→ **DOCUMENT SECTION**
Managing product liability risks during a company acquisition, especially involving a business with a history of product liability claims, is a critical concern. This holds true even in cases of asset acquisitions.

The Deal:

In November 2017, a company acquired the assets of another business that produced and sold an intrauterine device. This contraceptive was a T-shaped device wound with copper, designed to prevent pregnancy. The selling company had a track record of facing product liability claims. Despite this, the buyer did not assume any responsibility for injuries caused by the seller’s device before the asset purchase agreement was finalized.

The Lawsuit:

A claimant had the seller’s device implanted in 2010 and removed in 2016. During the removal process, a part of the device broke off and got embedded in the claimant’s uterus lining. Attempts to remove the embedded part surgically were unsuccessful, and the claimant’s doctor advised her to leave it in place. In response, the claimant initiated a lawsuit against multiple parties, including both the buyer and the seller. The case was heard in a Houston federal district court.

→ **COMPLETE THE FOLLOWING**
a) Retype the product liability text word for word, starting at "Managing product liability" and ending at "agreement was finalized.".
b) Which years does the product liability text mention? List them all in the order they appear.
The records that come next are separate material with no connection to the product liability text.

→ **DATA SHOWN**

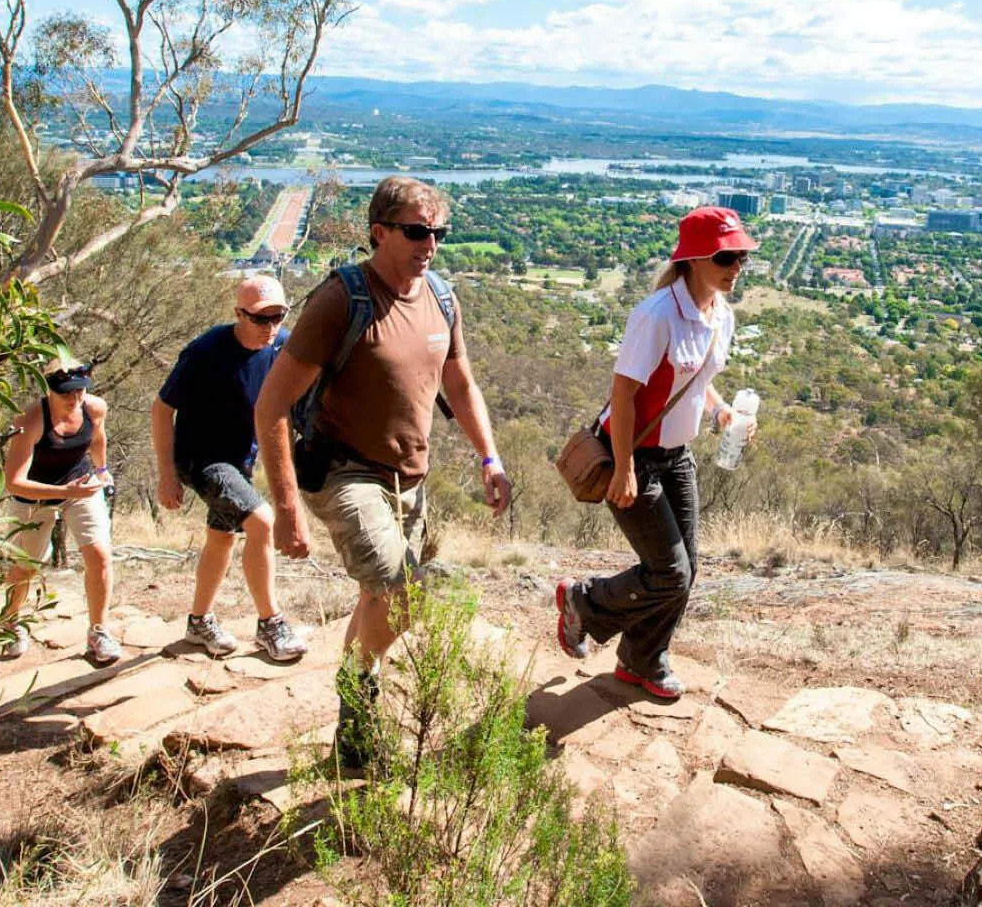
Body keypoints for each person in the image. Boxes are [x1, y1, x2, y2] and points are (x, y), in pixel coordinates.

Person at [254, 176, 512, 767]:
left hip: (409, 477)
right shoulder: (342, 300)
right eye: (417, 231)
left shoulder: (442, 298)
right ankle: (362, 696)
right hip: (343, 472)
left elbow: (459, 381)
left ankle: (354, 725)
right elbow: (269, 406)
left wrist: (489, 458)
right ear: (380, 232)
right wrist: (288, 507)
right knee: (400, 592)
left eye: (438, 233)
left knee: (379, 597)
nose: (431, 244)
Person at [552, 205, 757, 700]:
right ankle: (583, 601)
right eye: (727, 257)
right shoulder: (657, 315)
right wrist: (624, 468)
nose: (736, 268)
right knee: (669, 572)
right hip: (634, 455)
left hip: (676, 455)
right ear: (693, 259)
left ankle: (641, 661)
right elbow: (623, 395)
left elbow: (696, 379)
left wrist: (721, 412)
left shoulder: (719, 315)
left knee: (685, 571)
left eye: (742, 258)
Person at [153, 274, 310, 662]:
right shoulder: (205, 351)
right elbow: (161, 409)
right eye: (260, 319)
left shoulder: (282, 345)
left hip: (239, 461)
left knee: (221, 538)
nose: (270, 327)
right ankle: (270, 624)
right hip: (200, 459)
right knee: (261, 521)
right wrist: (167, 475)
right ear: (239, 313)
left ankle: (198, 621)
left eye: (277, 317)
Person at [0, 352, 118, 664]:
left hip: (80, 486)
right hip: (34, 495)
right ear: (48, 390)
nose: (75, 398)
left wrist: (102, 469)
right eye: (66, 392)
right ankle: (11, 623)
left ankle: (99, 631)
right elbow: (14, 482)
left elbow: (98, 438)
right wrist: (63, 490)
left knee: (100, 555)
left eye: (80, 389)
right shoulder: (30, 420)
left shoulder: (94, 408)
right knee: (27, 567)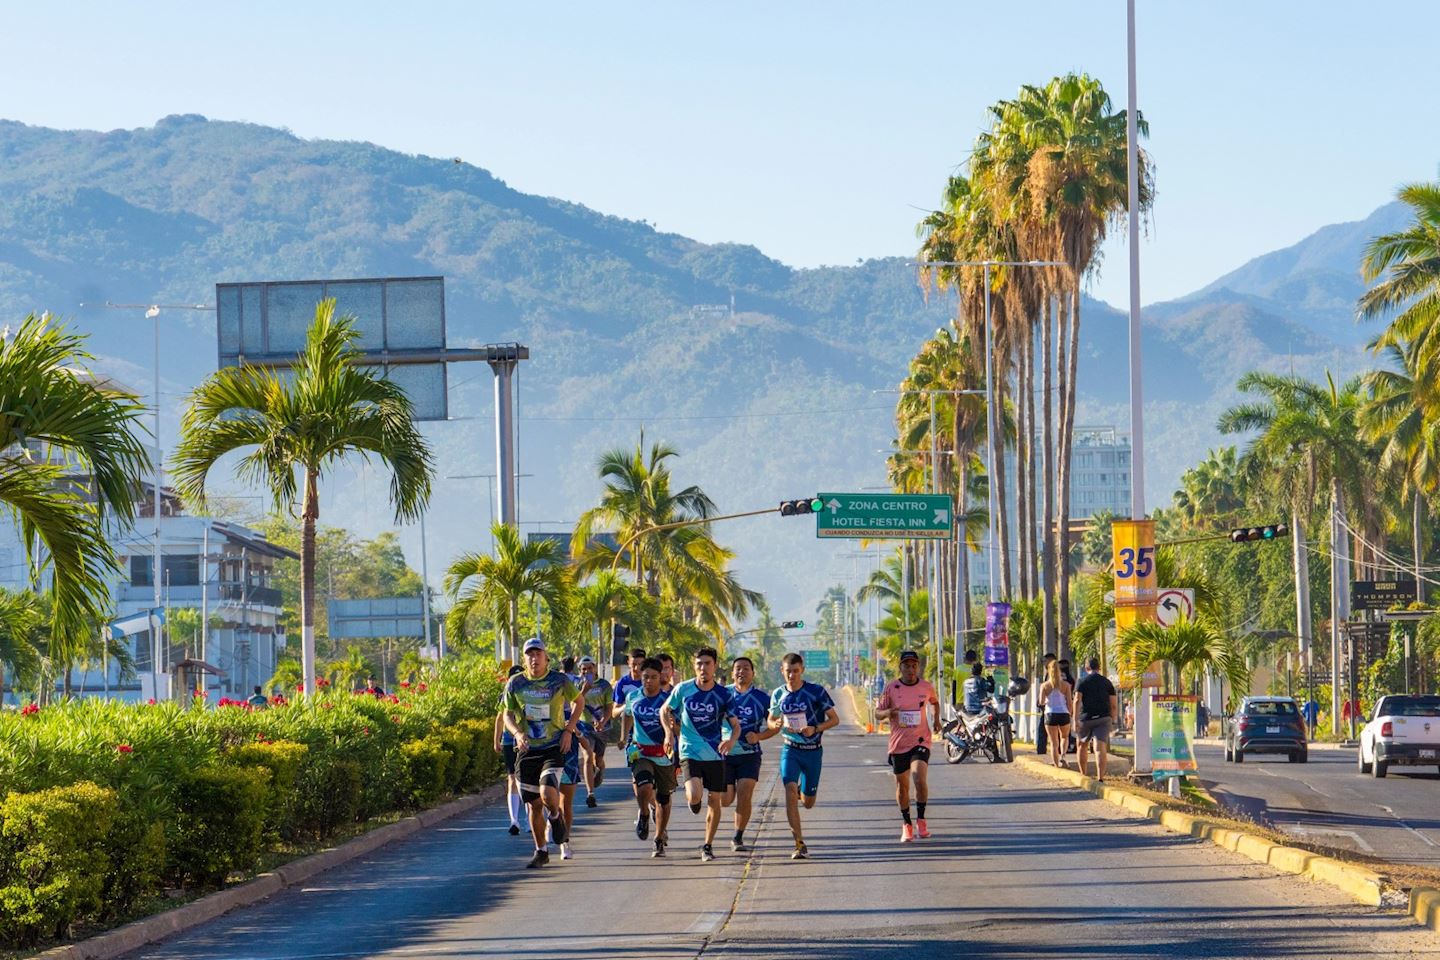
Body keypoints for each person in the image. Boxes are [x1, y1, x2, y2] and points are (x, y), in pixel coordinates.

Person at [501, 637, 585, 869]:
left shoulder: (558, 680)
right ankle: (541, 850)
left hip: (553, 746)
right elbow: (507, 714)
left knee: (548, 794)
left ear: (546, 657)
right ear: (524, 658)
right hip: (527, 749)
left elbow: (579, 701)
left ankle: (556, 817)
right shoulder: (516, 683)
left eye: (538, 654)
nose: (534, 658)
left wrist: (569, 729)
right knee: (534, 805)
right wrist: (517, 733)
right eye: (530, 654)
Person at [661, 647, 740, 863]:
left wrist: (731, 741)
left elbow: (736, 725)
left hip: (715, 754)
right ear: (694, 666)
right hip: (689, 751)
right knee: (695, 795)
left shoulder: (724, 695)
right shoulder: (683, 689)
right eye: (699, 664)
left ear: (714, 665)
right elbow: (664, 710)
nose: (703, 668)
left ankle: (707, 845)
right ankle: (694, 801)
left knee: (715, 800)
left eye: (707, 663)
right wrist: (669, 734)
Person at [768, 652, 839, 860]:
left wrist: (815, 728)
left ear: (802, 671)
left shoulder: (816, 691)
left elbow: (835, 719)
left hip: (813, 751)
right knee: (789, 791)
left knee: (808, 802)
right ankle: (798, 843)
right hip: (790, 749)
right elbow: (771, 719)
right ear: (782, 671)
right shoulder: (778, 694)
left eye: (795, 671)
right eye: (788, 671)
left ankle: (803, 791)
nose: (791, 676)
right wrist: (776, 724)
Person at [875, 650, 940, 842]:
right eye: (907, 666)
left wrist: (936, 720)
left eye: (914, 666)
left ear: (918, 667)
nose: (911, 670)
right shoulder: (891, 687)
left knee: (919, 778)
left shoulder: (926, 686)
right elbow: (877, 713)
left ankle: (921, 820)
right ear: (900, 668)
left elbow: (935, 703)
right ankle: (907, 824)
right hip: (898, 743)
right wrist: (888, 712)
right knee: (902, 787)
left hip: (921, 740)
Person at [621, 657, 675, 857]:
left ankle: (659, 838)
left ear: (660, 677)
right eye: (645, 677)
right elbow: (626, 714)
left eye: (653, 677)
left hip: (663, 754)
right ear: (640, 677)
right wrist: (623, 737)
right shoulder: (633, 696)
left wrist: (671, 727)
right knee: (643, 786)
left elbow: (679, 726)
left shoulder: (669, 700)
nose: (649, 681)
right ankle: (644, 813)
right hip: (640, 751)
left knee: (663, 798)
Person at [722, 655, 771, 852]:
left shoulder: (762, 698)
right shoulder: (722, 695)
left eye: (746, 668)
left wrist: (759, 736)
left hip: (750, 754)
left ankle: (738, 836)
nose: (741, 672)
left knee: (745, 792)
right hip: (724, 753)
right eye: (738, 668)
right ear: (732, 673)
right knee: (725, 800)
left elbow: (775, 724)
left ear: (753, 673)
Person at [1072, 656, 1118, 782]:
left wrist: (1075, 720)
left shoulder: (1081, 681)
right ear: (1099, 668)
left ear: (1087, 668)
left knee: (1082, 745)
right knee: (1100, 747)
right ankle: (1100, 777)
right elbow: (1113, 704)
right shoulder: (1107, 682)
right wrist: (1113, 719)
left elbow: (1077, 700)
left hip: (1085, 718)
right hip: (1103, 718)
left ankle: (1083, 775)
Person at [576, 656, 613, 808]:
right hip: (585, 726)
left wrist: (603, 721)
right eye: (584, 669)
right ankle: (590, 793)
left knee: (598, 760)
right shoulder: (577, 685)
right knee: (587, 756)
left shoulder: (604, 685)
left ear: (595, 668)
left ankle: (600, 770)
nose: (587, 671)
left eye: (589, 668)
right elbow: (574, 704)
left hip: (602, 727)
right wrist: (584, 690)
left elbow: (609, 708)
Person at [494, 664, 526, 836]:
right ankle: (514, 820)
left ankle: (531, 818)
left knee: (527, 779)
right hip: (509, 740)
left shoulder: (530, 693)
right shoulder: (504, 696)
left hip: (527, 739)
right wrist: (496, 740)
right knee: (512, 779)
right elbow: (500, 719)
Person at [1039, 659, 1072, 769]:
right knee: (1064, 737)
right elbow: (1069, 702)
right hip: (1064, 713)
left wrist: (1047, 702)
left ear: (1048, 671)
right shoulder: (1066, 685)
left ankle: (1056, 764)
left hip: (1050, 714)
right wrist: (1070, 714)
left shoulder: (1044, 686)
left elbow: (1041, 702)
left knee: (1053, 742)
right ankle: (1063, 756)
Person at [613, 646, 647, 744]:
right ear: (628, 663)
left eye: (640, 664)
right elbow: (614, 713)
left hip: (648, 730)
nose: (637, 668)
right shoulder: (622, 683)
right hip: (631, 733)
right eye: (634, 664)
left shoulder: (651, 682)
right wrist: (627, 706)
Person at [1035, 653, 1057, 754]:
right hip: (1054, 708)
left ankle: (1041, 752)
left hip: (1050, 707)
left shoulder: (1053, 673)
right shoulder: (1051, 673)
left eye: (1046, 661)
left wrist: (1041, 700)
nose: (1044, 663)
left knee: (1043, 730)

→ **SOLVED TASKS**
a)
Managing product liability risks during a company acquisition, especially involving a business with a history of product liability claims, is a critical concern. This holds true even in cases of asset acquisitions.

The Deal:

In November 2017, a company acquired the assets of another business that produced and sold an intrauterine device. This contraceptive was a T-shaped device wound with copper, designed to prevent pregnancy. The selling company had a track record of facing product liability claims. Despite this, the buyer did not assume any responsibility for injuries caused by the seller’s device before the asset purchase agreement was finalized.

b) 2017, 2010, 2016